An occupational hazard of sometimes having to write 10-12 blog posts in one day, on short notice, is that sometimes I miss the mark. (Try it sometime, at the end you feel like you’ve been trepanned. One of the most impressive things about Ed is that he can do this, day after day, without setting so much as a toe wrong.)

Such a thing happened yesterday with this post about the DC height limit. As numerous commenters and correspondents convincingly pointed out, what seemed like a simple and easy point is muddled, and what seemed like edgy wit is nothing more than a cheap shot at old people. I sincerely apologize both for a lame post and being pointlessly offensive.

But let me explain more clearly what I meant, and perhaps it will be possible to see where I’m coming from. I believe shelter is, roughly, subject to the basic action of supply and demand. Therefore, statutes decreeing that one can only build buildings so high increase the price of shelter, by restricting the supply of additional housing and office space.
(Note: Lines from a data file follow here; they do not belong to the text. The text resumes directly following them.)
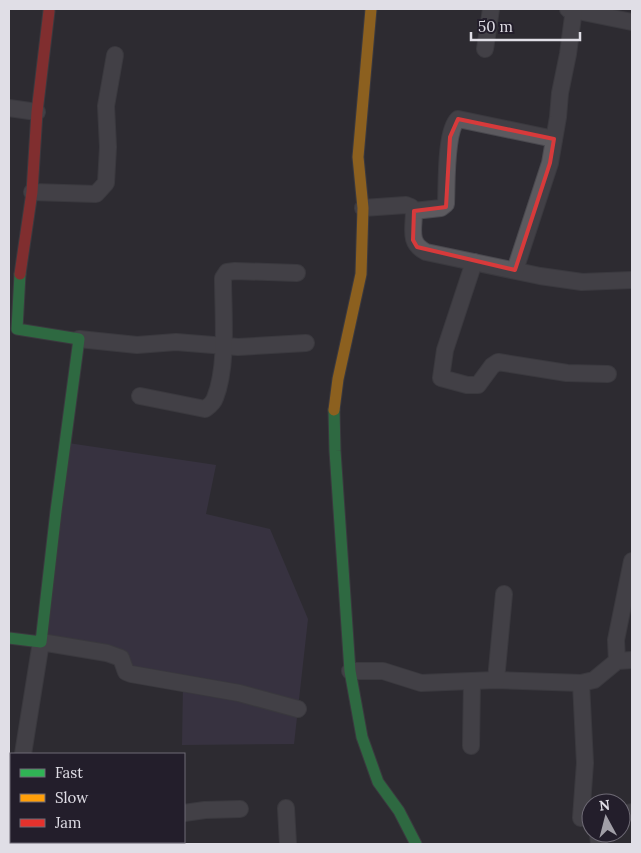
<svg xmlns="http://www.w3.org/2000/svg" width="641" height="853" viewBox="0 0 641 853" font-family="Lora,serif">
<rect width="100%" height="100%" fill="#2d2b32"/>
<polygon fill="#433b52" points="68,443 216,465 206,514 270,529 308,619 294,744 182,745 183,685 122,674 127,652 37,639"/>
<g fill="none" stroke-linecap="round" stroke-linejoin="round">
<defs>
<g id="street">
<polyline points="568,9 632,22"/>
<polyline points="485,49 491,9"/>
<polyline points="9,108 37,112"/>
<polyline points="32,192 96,194 106,183 108,147 106,106 115,55"/>
<path d="M363,208l43,-3 5,2 3,4c0,18 -6,32 12,41l114,24 42,6 50,-2"/>
<path d="M414,211l27,-3 5,-4c1,-18 -1,-73 12,-85l96,20"/>
<polyline points="474,262 445,350 441,378 467,385 478,385 492,366 498,362 567,373 608,374"/>
<polyline points="515,270 550,163 558,117 560,93 568,54 574,9"/>
<polyline points="79,339 137,345 176,342 238,347 306,343"/>
<path d="M140,396l65,13c4,-3 8,-5 10,-11 13,-32 8,-85 8,-120l4,-6 8,-1 62,2"/>
<polyline points="617,661 616,640 632,561"/>
<polyline points="350,671 383,671 421,683 496,680 581,683 594,680 617,661 632,660"/>
<polyline points="496,680 504,594"/>
<polyline points="581,683 585,763 581,818"/>
<polyline points="471,746 472,682"/>
<polyline points="23,754 41,642 107,653 121,658 126,672 131,674 239,693 298,709"/>
<polyline points="286,808 288,844"/>
<polyline points="184,813 205,810 240,809"/>
<polyline points="621,814 632,812"/>
<polyline points="9,826 11,814"/>
<polyline points="598,833 599,844"/>
<polyline points="171,844 171,842"/>
</g>
<g id="fast">
<polyline points="334,410 335,451 350,671 362,737 378,782 399,811 416,844"/>
<polyline points="9,638 41,642 56,511 79,339 17,329 20,274"/>
</g>
<polyline id="slow" points="334,410 338,379 361,274 363,208 358,157 371,9"/>
<polyline id="jam" points="20,274 32,192 37,112 49,11"/>
</defs>
<use href="#street" stroke="#4a494f" stroke-width="18"/>
<use href="#fast" stroke="#4a494f" stroke-width="13"/>
<use href="#slow" stroke="#4a494f" stroke-width="13"/>
<use href="#jam" stroke="#4a494f" stroke-width="13"/>
<use href="#street" stroke="#5c5a5f" stroke-width="16"/>
<use href="#fast" stroke="#30b455" stroke-width="11"/>
<use href="#slow" stroke="#ff9f0a" stroke-width="11"/>
<use href="#jam" stroke="#e5322d" stroke-width="11"/>
</g>
<path d="M0 0H641V853H0ZM458,119l96,20 -4,24 -35,107 -98,-23 -4,-7 1,-29 32,-4 4,-70z" fill="#2d2b32" fill-opacity=".55" fill-rule="evenodd"/>
<path fill="none" stroke="#d73a3b" stroke-width="4" stroke-linejoin="round" d="M458,119l96,20 -4,24 -35,107 -98,-23 -4,-7 1,-29 32,-4 4,-70z"/>
<rect width="641" height="853" fill="none" stroke="#e0dee6" stroke-width="20"/>
<rect x="10" y="753" width="175" height="90" fill="#231e2b" stroke="#6f6b76"/>
<rect x="20" y="769" width="25" height="8" fill="#30b455" stroke="#6f6b76"/>
<text x="55" y="778" font-size="15" fill="#e0dee6">Fast</text>
<rect x="20" y="794" width="25" height="8" fill="#ff9f0a" stroke="#6f6b76"/>
<text x="55" y="803" font-size="15" fill="#e0dee6">Slow</text>
<rect x="20" y="819" width="25" height="8" fill="#e5322d" stroke="#6f6b76"/>
<text x="55" y="828" font-size="15" fill="#e0dee6">Jam</text>
<g transform="translate(606 818) rotate(353)"><circle r="24" fill="#231e2b" stroke="#6f6b76"/>
<path d="M0-4L9 19L0 12L-9 19Z" fill="#a19fa7"/>
<text y="-8" font-size="14" font-weight="bold" text-anchor="middle" fill="#e0dee6">N</text>
</g>
<path d="M471 32v8h109v-8" fill="none" stroke="#e0dee6" stroke-width="2.5"/>
<text x="478" y="32" font-size="15" fill="#e0dee6" stroke="#231e2b" stroke-width="4" paint-order="stroke">50 m</text>
</svg>
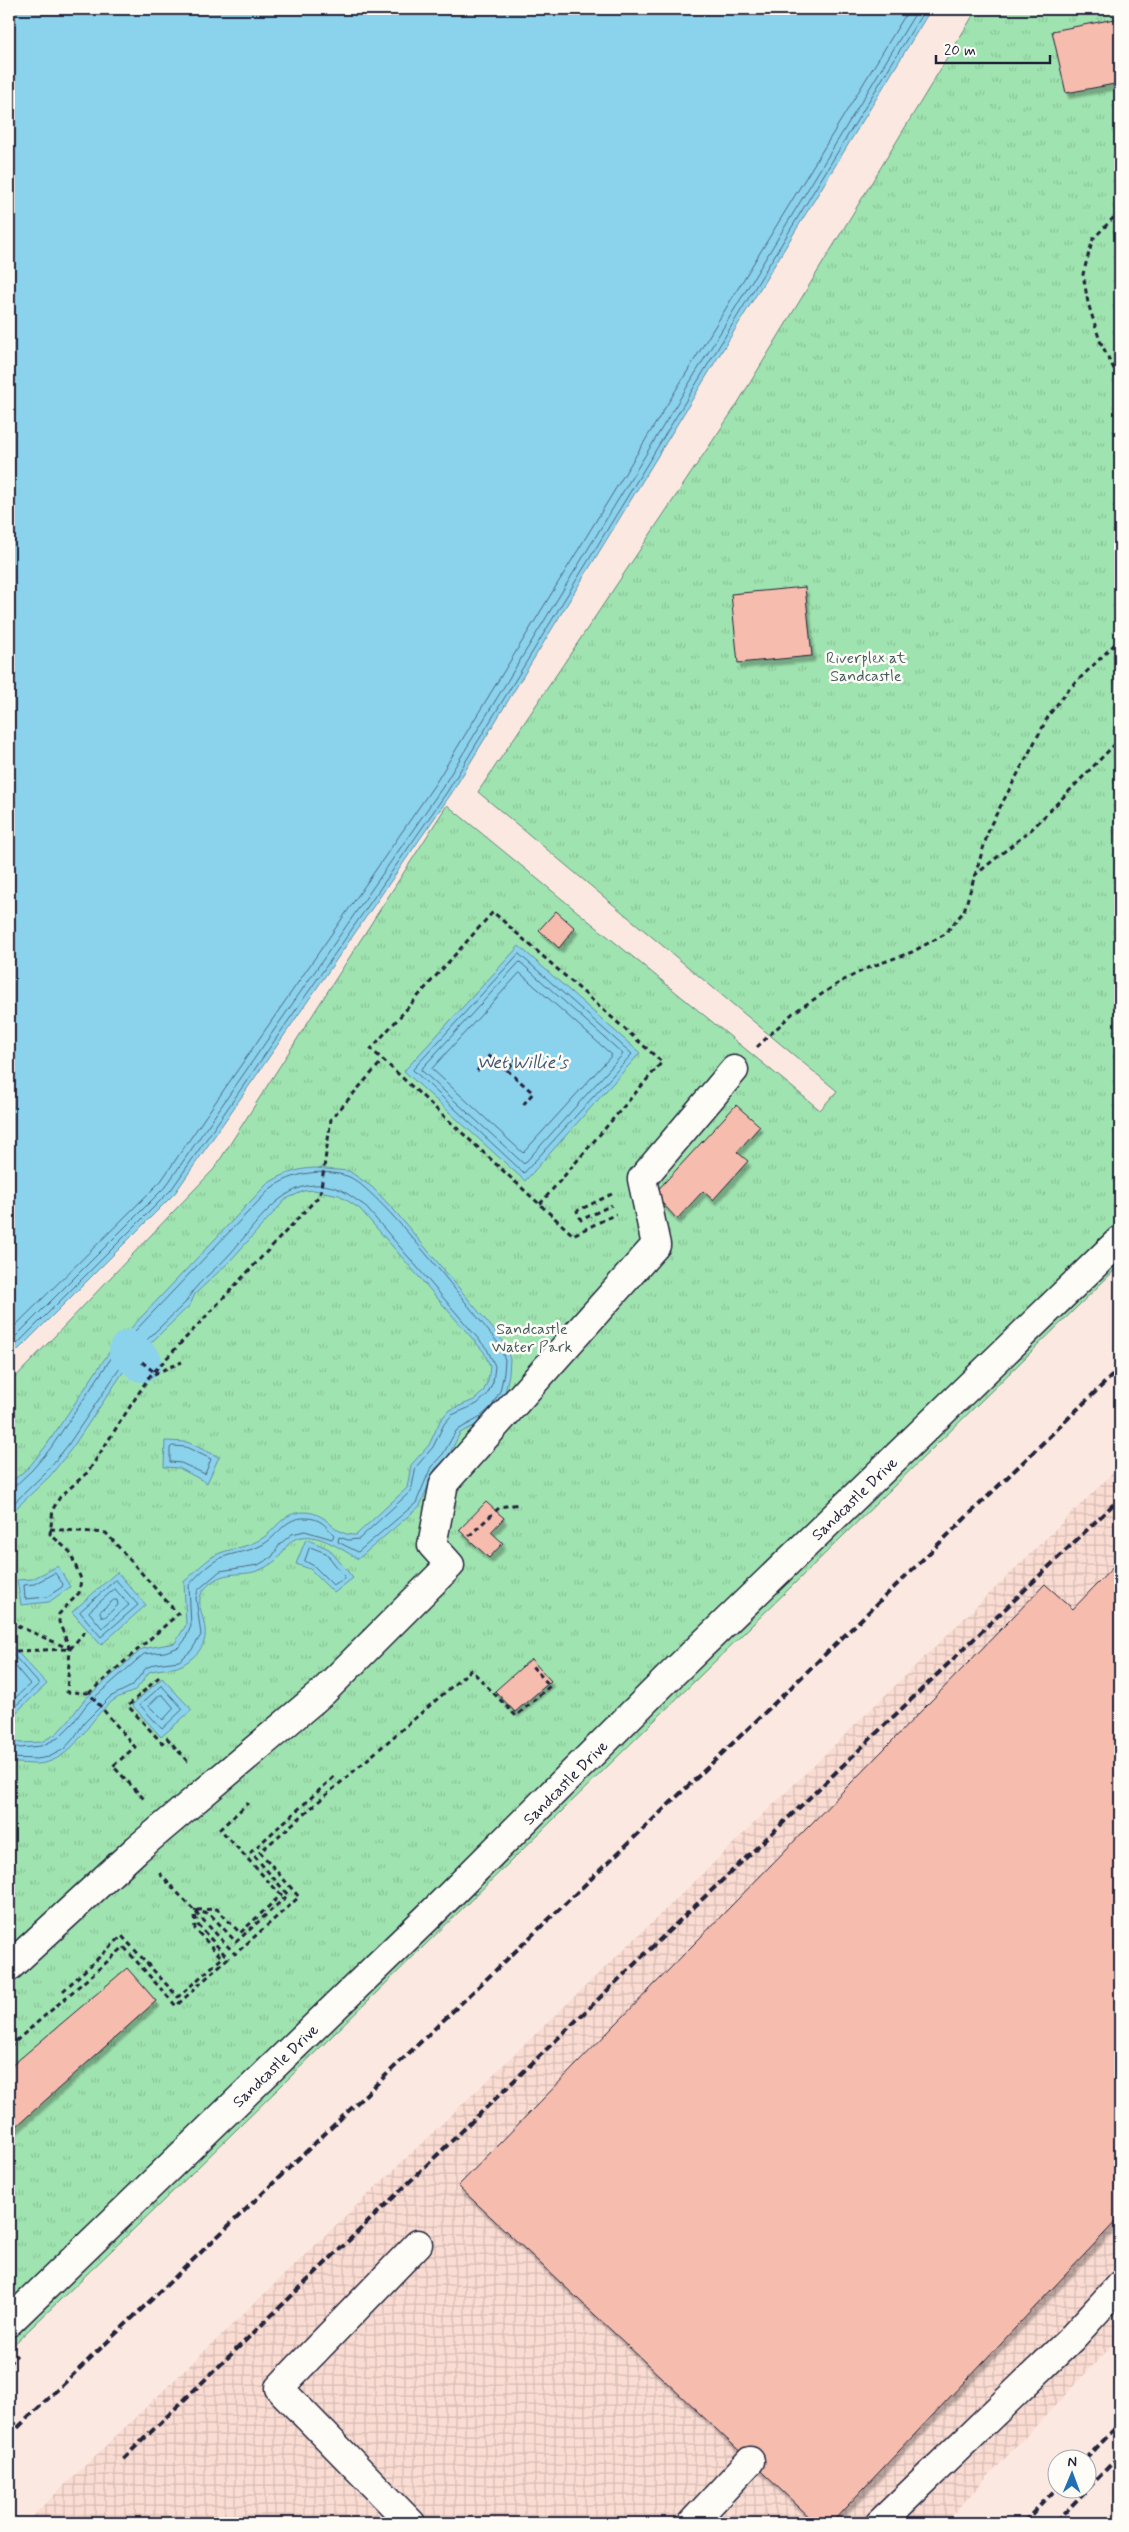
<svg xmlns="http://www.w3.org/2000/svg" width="1129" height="2532" viewBox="0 0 1129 2532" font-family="Mynerve,sans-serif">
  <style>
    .industrial { fill: url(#industrial-grid) }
    .park { fill: url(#park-tufts); stroke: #608376 }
    .water { fill: #8bd2ec; stroke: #618ca5 }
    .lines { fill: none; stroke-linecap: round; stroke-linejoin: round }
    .shore { stroke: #4c6882; stroke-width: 1 }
    .canal { stroke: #8bd2ec; stroke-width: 40 }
    .building { fill: #f6bdae; stroke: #22223b; filter: url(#shadow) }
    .minor-casing { stroke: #22223b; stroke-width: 31 }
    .path { stroke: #22223b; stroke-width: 3; stroke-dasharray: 5 4; stroke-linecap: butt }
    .minor { stroke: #fdfcf7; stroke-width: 28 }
    .rail { stroke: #22223b; stroke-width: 4; stroke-dasharray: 8 4; stroke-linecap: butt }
    .labels { text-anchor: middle; stroke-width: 5; stroke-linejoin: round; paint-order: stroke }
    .park-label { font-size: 16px; fill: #485c5e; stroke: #fdfcf7 }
    .street-label { font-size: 16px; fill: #22223b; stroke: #fdfcf7 }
    .water-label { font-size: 18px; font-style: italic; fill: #425770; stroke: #fdfcf7 }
  </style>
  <defs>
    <pattern id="industrial-grid" width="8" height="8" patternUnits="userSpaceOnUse" patternTransform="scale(1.25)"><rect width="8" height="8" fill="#fadcd2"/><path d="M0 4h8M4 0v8" fill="none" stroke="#d6bcb5"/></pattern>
    <pattern id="park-tufts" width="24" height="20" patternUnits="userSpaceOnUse" patternTransform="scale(1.25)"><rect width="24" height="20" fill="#9fe4b0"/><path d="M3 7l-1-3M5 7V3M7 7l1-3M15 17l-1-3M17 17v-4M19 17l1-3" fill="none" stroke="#89c398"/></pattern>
    <filter id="shadow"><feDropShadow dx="3" dy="5.5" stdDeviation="1" flood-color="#0004"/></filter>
  </defs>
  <rect width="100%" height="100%" fill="#fbe9e1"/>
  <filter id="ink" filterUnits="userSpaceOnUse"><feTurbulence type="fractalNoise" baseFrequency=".02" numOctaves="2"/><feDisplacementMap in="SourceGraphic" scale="10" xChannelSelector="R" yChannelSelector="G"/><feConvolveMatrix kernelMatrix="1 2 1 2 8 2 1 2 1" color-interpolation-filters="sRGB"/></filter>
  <g filter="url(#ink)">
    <path class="industrial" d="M1120 1466V2337L944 2523H25L690 1886Z"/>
    <path class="park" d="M977 9H1120V1265L190 2175 9 2349V1384L214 1169 447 805 820 1110 837 1091 478 792 736 406Z"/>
    <path class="water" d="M9 9H931L451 794 175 1193 9 1359Z
      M519 946 640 1053 525 1181 404 1071Z
      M314 1168 349 1171 372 1187 394 1210 504 1342 510 1359 509 1374 505 1393 496 1409 482 1422 460 1433 448 1457 435 1469 420 1506 358 1559C343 1550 320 1534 302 1537 286 1539 285 1553 275 1561 271 1564 266 1567 262 1569 242 1579 222 1566 203 1591 189 1611 228 1638 182 1665 173 1670 159 1668 149 1672 145 1677 140 1686 135 1690 129 1695 120 1695 114 1700 89 1717 80 1750 51 1761 37 1767 23 1762 9 1763V1739L20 1743 41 1742 56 1734 69 1720 84 1700 142 1649 175 1643 186 1625 184 1582C195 1572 207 1558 220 1553 234 1548 248 1547 261 1539 278 1529 281 1512 305 1512 330 1513 332 1536 356 1535L407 1488 411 1465 429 1445 440 1421 448 1411 474 1400 483 1392 488 1381 490 1366 484 1352 360 1209 339 1195 314 1190 304 1191 286 1199 229 1262 195 1294 190 1305 128 1365 72 1448 50 1476 9 1515V1484L29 1467 46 1446 112 1348 267 1184C283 1174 296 1169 314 1168Z
      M165 1441 187 1442 219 1457 207 1483 179 1468 164 1467Z
      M306 1539 329 1549 353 1578 334 1593 310 1569 296 1564Z
      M58 1566 70 1587 49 1602 21 1605 17 1580 32 1579Z
      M117 1572 146 1605 101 1645 72 1612Z
      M9 1643 47 1684 9 1719Z
      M162 1678 192 1710 161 1737 132 1705Z"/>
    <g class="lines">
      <path class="shore" d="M519 954 632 1054 524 1173 413 1070Z
        M520 962 623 1054 524 1164 421 1070Z
        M520 973 612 1055 523 1153 432 1069Z
        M9 1332 161 1181 435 784 909 9
        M9 1343 166 1186 442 788 918 9
        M9 1352 171 1190 447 792 925 9
        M173 1446 186 1447 211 1459 205 1474 181 1463 170 1462V1448Z
        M9 1488 14 1487 32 1470 50 1449 116 1351 271 1188C293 1173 320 1168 347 1176 376 1185 474 1314 499 1344L505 1360 504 1373 500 1391 492 1406 479 1418 456 1431 443 1454 431 1467 416 1503 358 1552 338 1542 339 1537 348 1540 359 1539 411 1491 416 1467 433 1447 444 1424 452 1415 477 1404 487 1395 493 1382 495 1366 487 1349 364 1205C357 1201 349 1194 341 1190 289 1168 259 1222 229 1255 215 1271 195 1283 186 1302L124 1362 68 1445 46 1472 9 1508
        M310 1547 326 1553 344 1576V1579L333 1585 314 1566 305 1561Z
        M55 1573 63 1584 62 1587 47 1597 25 1599 24 1585 34 1584Z
        M116 1580 138 1605 101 1637 80 1612Z
        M115 1589 129 1605 102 1628 89 1612Z
        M114 1600H117L118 1605 105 1617H102L100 1612Z
        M9 1650 39 1684 9 1712
        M9 1659 30 1684 9 1704
        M162 1686 183 1709 162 1729 140 1705Z
        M160 1695H163L174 1708 163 1720 149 1706Z
        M9 1744 20 1748 41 1746 58 1738 73 1723 87 1704 144 1654 165 1652 179 1647 185 1640 191 1626 189 1585C198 1575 209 1563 221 1558 234 1552 249 1552 262 1545 279 1536 284 1517 306 1518 320 1518 326 1526 334 1535L332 1539 305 1531 292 1534 280 1544 272 1557 258 1565 220 1571 198 1590 196 1598 201 1635 191 1651 179 1661 155 1664 146 1668 132 1686 110 1697 84 1723 74 1738 64 1749 49 1757 37 1759 9 1758"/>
      <path class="canal" d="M129 1350 142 1362"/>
    </g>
    <path class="building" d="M1120 18V83L1066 93 1052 31Z
      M805 587 812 656 738 663 731 594Z
      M556 911 575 928 559 948 539 930Z
      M736 1105 760 1126 737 1152 748 1161 713 1200 703 1191 677 1219 654 1194Z
      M486 1502 504 1518 491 1532 503 1543 489 1558 459 1530Z
      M1120 1560V2217L831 2523H816L458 2186 1045 1584 1073 1609Z
      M531 1659 551 1681 515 1712 495 1691Z
      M127 1968 156 2001 9 2133V2068Z"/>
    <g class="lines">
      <defs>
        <path id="minor" d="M9 1967 137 1849 323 1692 450 1565 432 1545 444 1483 656 1245 642 1179 734 1070
          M9 2322 429 1916 670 1676 1120 1240
          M411 2523 279 2388 418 2244
          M692 2523 750 2461
          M880 2523 1071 2339 1120 2285"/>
      </defs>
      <use href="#minor" class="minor-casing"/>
      <path class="path" d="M1120 211 1093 239 1083 274 1088 303 1100 341 1120 381
        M974 876 1032 829 1120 739
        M757 1047 793 1013 842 981 870 967 912 952 945 934 964 911 990 826 1049 715 1067 691 1120 639
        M507 1070 533 1093 522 1106
        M477 1071 489 1056 507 1070 520 1055
        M612 1194 577 1211 581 1220 612 1205
        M540 1204 662 1062 493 912 371 1049 383 1060 573 1235 616 1214
        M142 1362 154 1372
        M154 1374 182 1362
        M148 1378 320 1195 331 1119 383 1060
        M50 1529 106 1533 178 1614 89 1693 135 1747 113 1766 144 1799
        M469 1536 500 1507 519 1504
        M9 1622 70 1649 67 1692 89 1693
        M70 1649 59 1622V1614L79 1593 81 1579 70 1552 50 1534 53 1509 60 1497 88 1472 149 1377
        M16 1651 70 1649 87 1629
        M159 1677 128 1706 162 1743 167 1738 188 1762
        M159 1873 235 1954 299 1897 260 1852 471 1670 516 1716 550 1686 532 1666
        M194 1910 211 1915 236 1942 288 1895 251 1852 335 1776
        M197 1910 217 1909 240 1933 281 1895 220 1829 248 1803
        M63 1991 122 1936 178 1997 222 1958 195 1929 194 1916
        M9 2047 124 1947 176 2006 228 1958 198 1925 194 1912
        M9 2364 17 2355"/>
      <use href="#minor" class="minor"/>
      <path class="rail" d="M9 2436 780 1698 1120 1368
        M123 2459 676 1924 804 1803 1120 1498
        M1085 2460 1120 2423
        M1023 2523 1056 2489
        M1055 2523 1120 2455"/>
    </g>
  </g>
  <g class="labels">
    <g class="park-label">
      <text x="866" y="663">Riverplex at<tspan x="866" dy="18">Sandcastle</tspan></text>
      <text x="532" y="1334">Sandcastle<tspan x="532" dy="18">Water Park</tspan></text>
    </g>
    <g class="street-label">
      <text transform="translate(854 1498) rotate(-44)" y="6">Sandcastle Drive</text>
      <text transform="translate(565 1782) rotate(-45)" y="6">Sandcastle Drive</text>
      <text transform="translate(275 2065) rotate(-44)" y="6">Sandcastle Drive</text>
    </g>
    <g class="water-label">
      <text x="522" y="1068">Wet Willie's</text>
    </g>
  </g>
  <rect width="1129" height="2532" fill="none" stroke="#fdfcf7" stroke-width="30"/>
  <rect x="15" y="15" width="1099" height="2502" fill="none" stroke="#22223b" stroke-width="2" filter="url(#ink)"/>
  <g transform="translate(1072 2474) rotate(1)"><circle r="24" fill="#fdfcf7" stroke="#a5a5ac"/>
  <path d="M0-4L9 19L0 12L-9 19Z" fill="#1f6fb2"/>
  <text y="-8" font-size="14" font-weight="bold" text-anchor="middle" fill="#22223b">N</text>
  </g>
  <path d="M936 55v8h114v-8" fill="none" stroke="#22223b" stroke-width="2.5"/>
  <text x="944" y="55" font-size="15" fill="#22223b" stroke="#fdfcf7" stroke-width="4" paint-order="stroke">20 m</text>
</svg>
What’s more, the DC limit ties height to the width of the adjoining street, so additional tallness can only come at the expense of more space dedicated to roadway.

This is how I explain both the yawning gap between the shelter prices of DC and Houston, and the fact that DC is extremely sparsely populated by high-rent city standards, less than one-third as dense as Brooklyn, and only a fifth as dense as Paris.

Additionally, there are environmental, technological, and long-term growth reasons to favor more density, but I’ll leave those aside. (See here for an in-depth discussion.)

Now, things are much more complicated than that; arguably a tangled regulatory framework and other restrictions like setbacks and parking minimums are the bigger culprit in terms of restricting density overall. But height limit reform seems like the place to start building a new pro-density coalition. Downtown DC, which would be most affected, has the biggest potential for new tax revenue, and it’s where most people work. Cheaper rents and lower taxes means a salary increase for everyone!

What frustrates me about this debate is how defenders of the status quo typically don’t even address this point, and instead focus almost entirely on character or aesthetics. To the extent that economic arguments are addressed at all, people typically claim that since new buildings now tend to be luxury apartments, if restrictions are relaxed all new building will be luxury apartments. I think this gets things backward.

Anyway, to my eye, outside of the Mall-Capitol-White House area, DC is a fairly dull city architecturally, full of quaint but crumbling rowhouses and whole lot of boxy 70s office buildings. Maybe I’m just a blinkered philistine, but in my view removing the height limit (and similar restrictions across the country) would provide substantial economic benefit to a great many people while doing little harm to the city’s overall aesthetic merit.